Discovery may become harder to observe, but retention will become easier to automate – provided brands put the right guardrails in place.

The “conductor" era: Composable intelligence reshapes marketing teams in Singapore
Singapore is also entering the age of “composable intelligence,” where marketers increasingly lean on smart, modular AI building blocks informed by brand guidelines, team knowledge, and first-party data.

This isn’t just about productivity; it’s about elevating the marketer to the role of a "conductor." Like a conductor leading an ensemble, marketers will direct a suite of specialised AI agents, autonomous building blocks that execute on brand strategy at scale.

In tightly regulated, highly digital, and multilingual markets like Singapore, I believe we will see many more marketers working alongside suites of AI agents – for example, one supporting the creation of on-brand variants across key local languages, another predicting outcomes for different segments, and another orchestrating channel mix and frequency – all feeding insights back into strategy.

With composable intelligence, teams will spend less time on manual production and more time setting direction – acting as the creative "taste-maker" to curate experiences that resonate locally and scale across markets. This is especially valuable for hub teams in Singapore coordinating regional campaigns without rebuilding journeys from scratch.

What’s holding Singapore marketers back 
Despite the promise, many marketing teams still struggle to realise AI’s full potential.
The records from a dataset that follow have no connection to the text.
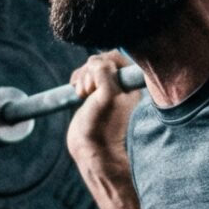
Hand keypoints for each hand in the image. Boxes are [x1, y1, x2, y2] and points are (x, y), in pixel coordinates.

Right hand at [65, 50, 139, 164]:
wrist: (93, 151)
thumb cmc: (104, 125)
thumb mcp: (108, 93)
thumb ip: (104, 70)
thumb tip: (95, 61)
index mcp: (130, 84)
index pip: (116, 57)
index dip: (102, 64)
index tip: (97, 83)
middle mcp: (120, 86)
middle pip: (100, 61)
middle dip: (89, 72)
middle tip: (88, 91)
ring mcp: (106, 91)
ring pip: (90, 69)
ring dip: (82, 78)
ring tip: (83, 96)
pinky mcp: (93, 97)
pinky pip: (83, 78)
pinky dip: (77, 82)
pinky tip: (78, 95)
Some leaders still treat AI as optional rather than foundational.

Gartner found that only 15% of CMOs are considered “AI-savvy” by their own CEOs. Skills gaps are another barrier. EY found that only 7% of employees in Singapore use AI in advanced ways to transform how they work.
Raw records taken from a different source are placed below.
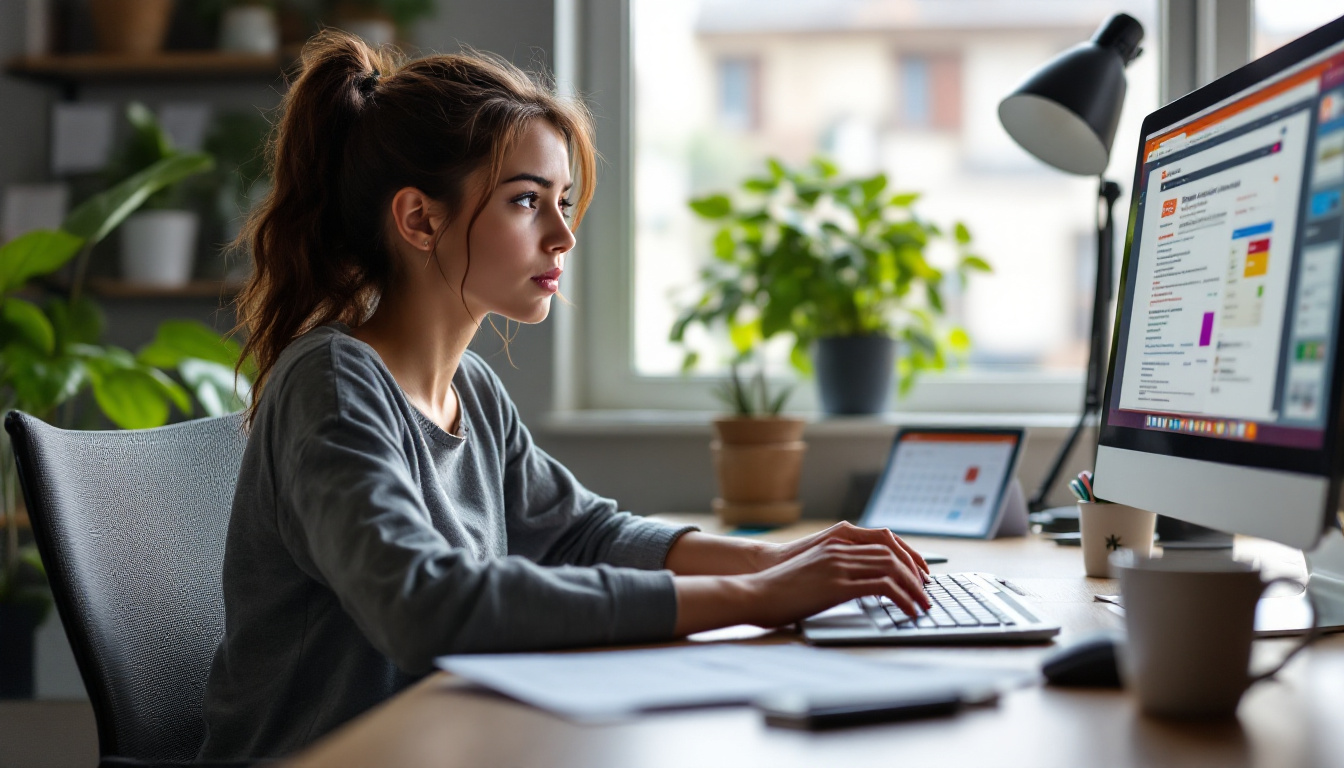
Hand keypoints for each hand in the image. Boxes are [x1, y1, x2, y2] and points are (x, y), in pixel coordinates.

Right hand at [744, 539, 931, 627]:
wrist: (754, 592)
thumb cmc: (779, 588)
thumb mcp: (811, 572)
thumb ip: (835, 571)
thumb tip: (858, 587)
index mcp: (835, 543)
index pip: (883, 542)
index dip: (906, 557)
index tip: (919, 574)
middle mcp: (839, 550)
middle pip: (892, 554)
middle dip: (915, 573)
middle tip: (927, 591)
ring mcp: (838, 565)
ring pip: (891, 569)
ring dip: (914, 587)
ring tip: (924, 604)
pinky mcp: (837, 585)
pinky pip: (882, 587)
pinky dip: (902, 599)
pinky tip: (909, 611)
Data integration remains a major constraint. Research from Radma, Freeform Dynamics, and Confluent showed that 69% of Singapore businesses’ AI rollouts were slowed due to difficulty in integrating new data sources. Context is fluid – if your data isn't streaming in real-time, your AI is essentially operating in the past. Beyond silos, trust, consent, and privacy expectations continue to rise.
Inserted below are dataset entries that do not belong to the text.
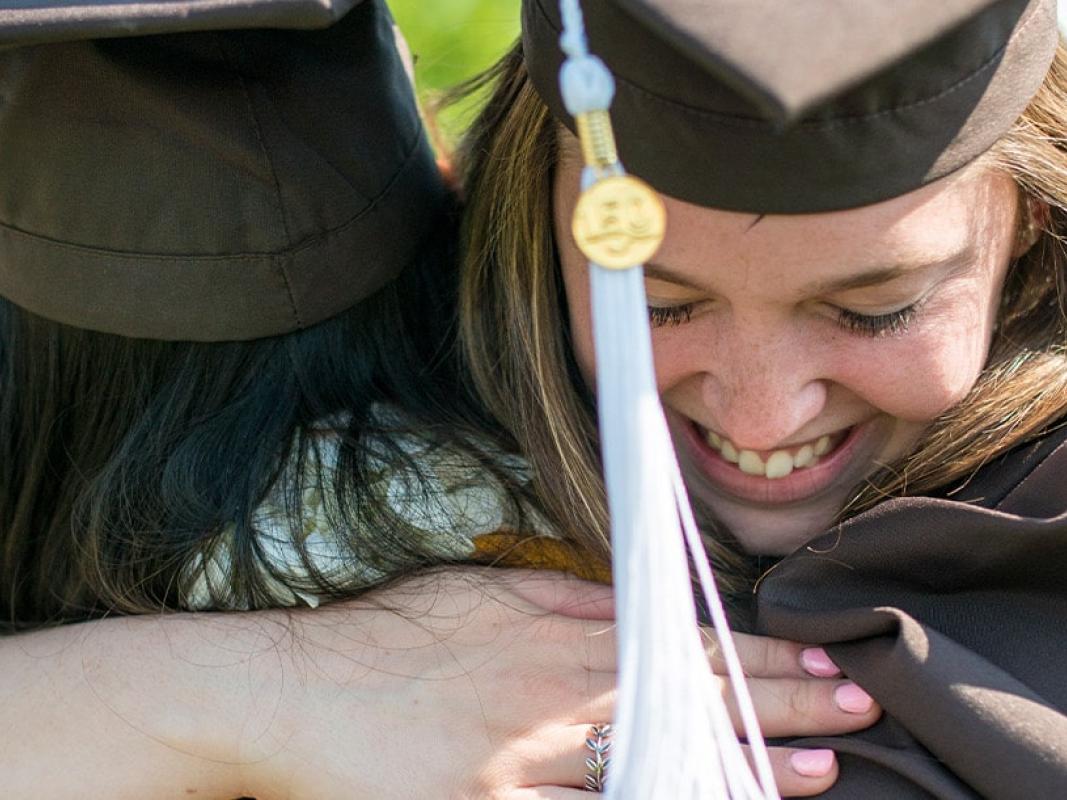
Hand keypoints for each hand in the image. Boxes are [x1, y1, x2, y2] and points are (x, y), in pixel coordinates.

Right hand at [245, 568, 877, 798]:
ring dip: (745, 770)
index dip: (757, 658)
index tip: (821, 664)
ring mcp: (527, 766)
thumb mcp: (478, 591)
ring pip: (659, 764)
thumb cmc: (387, 636)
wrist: (295, 694)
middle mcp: (552, 697)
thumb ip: (564, 602)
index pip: (681, 645)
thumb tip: (639, 610)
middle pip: (689, 699)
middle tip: (857, 712)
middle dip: (781, 706)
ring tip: (820, 775)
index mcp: (552, 634)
What marketers in Singapore must do in 2026
First, build and integrate real-time data foundations. Connect key systems, from websites, apps, CRM, e-commerce, to offline touchpoints, into a reliable first-party data layer. Shift from one-off list uploads to near real-time data flows so customer actions can trigger timely, relevant, meaningful interactions. Most importantly, put Personal Data Protection Act (PDPA)-aligned consent, governance, and access rules in place to safeguard customer data.

Second, close skill gaps and modernise marketing practices across teams. Make AI literacy, experimentation, and data fluency part of every marketer’s role. Encourage training with internal academies and national programs, like SkillsFuture and IMDA TeSA.

Third, embed AI into everyday work. Encourage marketers to treat AI as part of daily customer engagement, and empower teams to apply modular AI agents – from recommendations, decisioning, to content support – across channels and journeys. Set simple guardrails, for example, frequency limits and rules for sensitive audiences, and measure AI against outcomes like retention, customer value, and campaign efficiency.

The marketers who can “compose” with these building blocks will scale experimentation, protect brand integrity, and create experiences that feel both human and high-performing.

Foxtel in Australia, for example, built a “Customer Cortex” combining in-house models and third-party AI agents - reducing cancellations by 10%, lifting conversions by 20%, and doubling purchases from AI-recommended offers within six months.

Marketing in Singapore will move from cost centre to growth engine
In 2026, real-time engagement on owned channels will separate growth leaders from laggards.

Organisations that invest first in integrated data, then in skills, and finally in scaled use of AI and composable intelligence will be better positioned to turn marketing from a cost centre into a clear driver of business performance in the year ahead.